To download and install the program, either download a release package and include the necessary *.jar files in your classpath, or add the dependency off of Maven central. See the download page for more detail. For example:
curl http://nlp.stanford.edu/software/stanford-corenlp-full-2015-12-09.zip -o corenlp.zip
unzip corenlp.zip
cd corenlp
export CLASSPATH="$CLASSPATH:`pwd`/*
There are three supported ways to run the CoreNLP tools: (1) using the base fully customizable API, (2) using the Simple CoreNLP API, or (3) using the CoreNLP server. A simple usage example for each is given below. As a motivating use case, these examples will be for predicting the syntactic parse of a sentence.
CoreNLP API
public class CoreNLPDemo {
public static void main(String[] args) {
// 1. Set up a CoreNLP pipeline. This should be done once per type of annotation,
// as it's fairly slow to initialize.
// creates a StanfordCoreNLP object, with POS tagging, lemmatization, NER, parsing, and coreference resolution
Properties props = new Properties();
props.setProperty("annotators", "tokenize, ssplit, parse");
StanfordCoreNLP pipeline = new StanfordCoreNLP(props);
// 2. Run the pipeline on some text.
// read some text in the text variable
String text = "the quick brown fox jumped over the lazy dog"; // Add your text here!

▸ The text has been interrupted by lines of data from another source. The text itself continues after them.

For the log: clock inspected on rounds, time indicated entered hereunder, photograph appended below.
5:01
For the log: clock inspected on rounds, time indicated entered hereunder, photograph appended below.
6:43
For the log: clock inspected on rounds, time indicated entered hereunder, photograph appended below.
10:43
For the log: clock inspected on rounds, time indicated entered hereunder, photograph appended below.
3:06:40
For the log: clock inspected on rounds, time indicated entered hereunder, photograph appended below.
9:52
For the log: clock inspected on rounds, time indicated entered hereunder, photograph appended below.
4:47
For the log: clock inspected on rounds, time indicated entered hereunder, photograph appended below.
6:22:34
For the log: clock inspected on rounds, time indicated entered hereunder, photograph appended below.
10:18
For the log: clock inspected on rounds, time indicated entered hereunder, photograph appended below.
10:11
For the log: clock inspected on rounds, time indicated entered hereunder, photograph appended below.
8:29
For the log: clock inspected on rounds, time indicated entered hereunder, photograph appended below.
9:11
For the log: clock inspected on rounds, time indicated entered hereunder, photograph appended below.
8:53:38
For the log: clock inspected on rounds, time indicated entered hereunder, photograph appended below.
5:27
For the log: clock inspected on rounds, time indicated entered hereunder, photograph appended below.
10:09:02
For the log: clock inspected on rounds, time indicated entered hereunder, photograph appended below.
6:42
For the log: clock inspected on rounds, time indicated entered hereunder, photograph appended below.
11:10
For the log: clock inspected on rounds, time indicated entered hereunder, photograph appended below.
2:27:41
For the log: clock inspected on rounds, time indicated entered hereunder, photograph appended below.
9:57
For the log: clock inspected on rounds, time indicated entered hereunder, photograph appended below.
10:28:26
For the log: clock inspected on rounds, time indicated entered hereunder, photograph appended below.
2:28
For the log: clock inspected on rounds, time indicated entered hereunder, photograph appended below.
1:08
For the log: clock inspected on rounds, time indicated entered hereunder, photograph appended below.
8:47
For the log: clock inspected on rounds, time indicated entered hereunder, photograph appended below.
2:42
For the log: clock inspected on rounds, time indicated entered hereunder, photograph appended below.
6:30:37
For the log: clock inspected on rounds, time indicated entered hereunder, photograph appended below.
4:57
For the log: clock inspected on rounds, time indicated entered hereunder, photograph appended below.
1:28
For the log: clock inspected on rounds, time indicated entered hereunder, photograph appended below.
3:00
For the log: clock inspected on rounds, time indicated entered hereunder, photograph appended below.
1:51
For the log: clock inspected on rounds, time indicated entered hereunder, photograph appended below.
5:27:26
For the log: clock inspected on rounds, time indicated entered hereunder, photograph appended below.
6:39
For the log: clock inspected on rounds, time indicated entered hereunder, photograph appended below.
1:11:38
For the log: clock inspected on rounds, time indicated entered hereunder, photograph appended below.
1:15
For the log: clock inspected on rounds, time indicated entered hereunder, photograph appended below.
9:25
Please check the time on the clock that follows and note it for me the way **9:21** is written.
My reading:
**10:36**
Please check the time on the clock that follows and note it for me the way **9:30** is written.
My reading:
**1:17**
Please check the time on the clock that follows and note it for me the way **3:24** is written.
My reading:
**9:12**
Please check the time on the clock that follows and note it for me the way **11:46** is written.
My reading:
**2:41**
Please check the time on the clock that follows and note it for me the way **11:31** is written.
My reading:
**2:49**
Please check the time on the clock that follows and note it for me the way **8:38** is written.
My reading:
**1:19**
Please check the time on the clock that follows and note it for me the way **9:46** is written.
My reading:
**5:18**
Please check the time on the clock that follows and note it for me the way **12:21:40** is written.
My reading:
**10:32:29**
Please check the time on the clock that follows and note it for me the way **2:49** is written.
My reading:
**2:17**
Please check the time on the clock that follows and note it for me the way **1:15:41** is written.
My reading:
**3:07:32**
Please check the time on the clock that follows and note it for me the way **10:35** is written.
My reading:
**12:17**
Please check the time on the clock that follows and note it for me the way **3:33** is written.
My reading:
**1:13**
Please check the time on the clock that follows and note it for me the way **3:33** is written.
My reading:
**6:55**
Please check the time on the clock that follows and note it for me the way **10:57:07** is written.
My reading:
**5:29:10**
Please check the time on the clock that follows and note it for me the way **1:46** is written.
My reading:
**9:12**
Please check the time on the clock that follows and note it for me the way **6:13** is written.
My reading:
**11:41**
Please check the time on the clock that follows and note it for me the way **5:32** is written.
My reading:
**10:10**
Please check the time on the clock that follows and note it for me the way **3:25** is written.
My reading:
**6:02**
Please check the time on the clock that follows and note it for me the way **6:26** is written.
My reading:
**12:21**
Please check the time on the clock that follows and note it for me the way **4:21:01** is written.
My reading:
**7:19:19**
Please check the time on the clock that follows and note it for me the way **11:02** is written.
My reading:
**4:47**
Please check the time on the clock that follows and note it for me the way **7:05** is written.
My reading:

// create an empty Annotation just with the given text
Annotation document = new Annotation(text);
// run all Annotators on this text
pipeline.annotate(document);
// 3. Read off the result
// Get the list of sentences in the document
List<CoreMap> sentences = document.get(CoreAnnotations.SentencesAnnotation.class);
for (CoreMap sentence : sentences) {
// Get the parse tree for each sentence
Tree parseTree = sentence.get(TreeAnnotations.TreeAnnotation.class);
// Do something interesting with the parse tree!
System.out.println(parseTree);
}
}
}
Simple CoreNLP
public class CoreNLPDemo {
public static void main(String[] args) {
String text = "The quick brown fox jumped over the lazy dog"); // your text here!
Document document = new Document(text); // implicitly runs tokenizer
for (Sentence sentence : document.sentences()) {
Tree parseTree = sentence.parse(); // implicitly runs parser
// Do something with your parse tree!
System.out.println(parseTree);
}
}
}
CoreNLP Server
Start the server with the following (setting your classpath appropriately):
java -mx4g -cp "*" edu.stanford.nlp.pipeline.StanfordCoreNLPServer [port] [timeout]
Get a JSON-formatted output for a given set of annotators, and print it to standard out:
wget --post-data 'The quick brown fox jumped over the lazy dog.' 'localhost:9000/?properties={"annotators":"tokenize,ssplit,parse","outputFormat":"json"}' -O -
To get our parse tree from the JSON, we can navigate the JSON to sentences[i].parse.